WHAT IS BEING ASKED:
Write the next part of the commentary on two classes and LLMs, picking up after its final sentence, "LLMs supercharge this."

*** TEXT PROVIDED

A bit of a tangent, but this is something I feel strongly about. The current status quo serves NO ONE. We are sleepwalking towards a world of two classes, both getting a raw deal.

Class 1: The agency-deprived class

Joe Rogan five-hour podcasts are for people who have jobs that require their bodies to be in a place for 5+ hours but ask nothing of their minds. The subtext of every Candace Owens monologue is "Oh, you think I'm stupid? Well would a stupid person be able to find a youtube clip from ten years ago of a girl from Arizona calling their Swedish grandparent something different than what someone who actually speaks Swedish & lives in Sweden would call their grandparent?"

As humans we need to feel like we matter and have agency to be happy and healthy.

Even without LLMs this is a massive problem. If you live below the API line, if your boss is an algorithm exposed to you via an app? That's soul crushing. That's going to make you feel like you don't matter. And since (my opinion) we kinda by definition all walk around thinking we understand the world, if that is your life your "understanding" of the world is going to trend conspiratorial and bleak.

LLMs supercharge this.

******
*** INFORMATION SHOWN

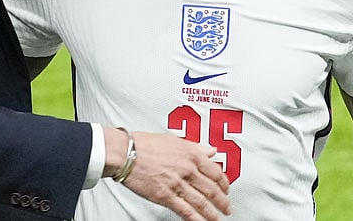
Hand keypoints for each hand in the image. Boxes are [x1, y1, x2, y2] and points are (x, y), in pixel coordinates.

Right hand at [105, 129, 230, 220]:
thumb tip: (211, 150)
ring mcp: (177, 183)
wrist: (125, 152)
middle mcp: (187, 169)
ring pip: (201, 202)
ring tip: (217, 218)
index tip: (226, 189)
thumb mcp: (174, 140)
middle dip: (222, 201)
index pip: (215, 172)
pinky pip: (185, 210)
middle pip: (211, 189)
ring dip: (212, 213)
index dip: (224, 184)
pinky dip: (196, 219)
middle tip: (227, 208)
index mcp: (191, 154)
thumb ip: (196, 146)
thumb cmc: (145, 144)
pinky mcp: (165, 196)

******

ANSWER TO THE EXERCISE:
Class 2: The drowning-in-agency class

The people at Anthropic, with the Blue Chip software jobs, are busier than people should be. Too busy to stop and smell the roses. Too busy to enjoy the free amenities at the office. Feeling the (actual) weight of the world on their shoulders not because they're particularly smart (though they are smart), but because one-to-one relationships in an organization grow quadratically, and they happen to be the cooks in the kitchen that can't have too many cooks. They steward, in the delicate, ineffable, deeply human whatever of their relationships with their colleagues, the secret sauce of a billion dollar company that is charting the future course of humanity. I can only imagine how exhausting that must be.

Speculative Fiction: A Day at the Ralph Corporation (of humans and LLMs)

During Alice and Bob's weekly one-on-one an LLM silently adds to (& sometimes removes things from) the company-wide specs/*.md whenever they come to anything like a conclusion or point worth remembering.

  • "Alice and Bob talked about X and decided Alice will look into Y when she finishes with Z"

  • "Alice reminded Bob that Z is not exactly blocked exactly by A, but her approach to Z will vary greatly depending on what the B team decides about C"

  • "Alice and Bob talked about D, and realized that neither of them really understands D, despite Bob's job title literally being 'Senior D Engineer'! They had a nice chuckle about this."

  • "12 minutes of Alice and Bob's 30 minute checkin today were unrelated to work (Alice checked in on Bob re: his brother's recent car accident. Bob appeared to genuinely appreciate Alice's asking). This is acceptable & should NOT be flagged to HR (despite general best practices...that one-on-ones should be at least 20 minutes work related). In fact, this "breaking" of one rule is actually a great example of Alice demonstrating Company Value E."

There's no privacy at Ralph Corp. Like ATProto, private data is something they talk a lot about but haven't solved.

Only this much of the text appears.